Now about 95% of my diet, by number of meals, even less by calories, is from plants. If we eat three meals a day for thirty days, that’s about five meals a month that might have some animal product: cheese in a friend’s cooking, egg-whites in the yummier Quorn products, gelato on a rare boiling summer day, battered shrimp at our favourite place to celebrate anniversaries.

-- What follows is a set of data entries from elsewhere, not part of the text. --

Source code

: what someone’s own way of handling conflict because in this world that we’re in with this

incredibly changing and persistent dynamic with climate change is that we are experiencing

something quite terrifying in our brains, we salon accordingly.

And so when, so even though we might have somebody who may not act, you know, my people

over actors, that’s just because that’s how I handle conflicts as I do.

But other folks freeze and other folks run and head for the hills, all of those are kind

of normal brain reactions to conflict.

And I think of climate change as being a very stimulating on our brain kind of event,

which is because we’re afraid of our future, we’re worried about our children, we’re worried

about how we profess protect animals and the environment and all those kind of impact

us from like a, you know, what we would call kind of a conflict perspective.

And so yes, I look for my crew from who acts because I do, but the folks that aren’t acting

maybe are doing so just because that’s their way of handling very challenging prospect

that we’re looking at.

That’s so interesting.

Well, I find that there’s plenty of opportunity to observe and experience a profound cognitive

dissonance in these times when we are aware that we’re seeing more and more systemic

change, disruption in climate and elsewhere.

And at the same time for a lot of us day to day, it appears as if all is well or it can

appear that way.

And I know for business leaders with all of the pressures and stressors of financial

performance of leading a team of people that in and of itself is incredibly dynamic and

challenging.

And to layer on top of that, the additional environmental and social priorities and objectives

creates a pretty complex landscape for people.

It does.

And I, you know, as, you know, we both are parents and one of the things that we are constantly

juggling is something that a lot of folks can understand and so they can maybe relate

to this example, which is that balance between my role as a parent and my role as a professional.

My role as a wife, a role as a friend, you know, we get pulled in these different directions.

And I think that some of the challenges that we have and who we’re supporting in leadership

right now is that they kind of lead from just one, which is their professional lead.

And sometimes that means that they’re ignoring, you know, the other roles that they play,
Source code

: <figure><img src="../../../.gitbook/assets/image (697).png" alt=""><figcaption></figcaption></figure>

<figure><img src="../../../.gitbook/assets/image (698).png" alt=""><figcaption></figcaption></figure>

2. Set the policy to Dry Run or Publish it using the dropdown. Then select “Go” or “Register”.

For most of my vegan flirtation, and honestly still at times, I would have felt shame for my slips, my inconsistencies, the times that I don’t manage to be a 100% vegan. And yet perfectionism, and the guilt and anxiety co-morbid with this thought pattern, is something I’ve been intentionally rooting out of my life like a gardener after dandelions. Perfectionism stops me from trying, and failing, and that’s how we learn and grow. I’ve had some people tell me I can’t claim to be vegan when I accept a splash of cow-milk. I can let them be wrong about me. I’ve accepted, even celebrated imperfectionism, in my writing, my home decor, my body. I’ll embrace it here to. I’ll get curious about the causes for my lapses, curious about our agricultural system and its use or abuse of animals.
Curiosity started me on this path when I asked a bright-eyed woman why she drank soymilk and staying open to talking about vegan motivations will keep me experimenting and expanding and excited.
I’m an imperfect vegan now. My taste buds change with intentionality.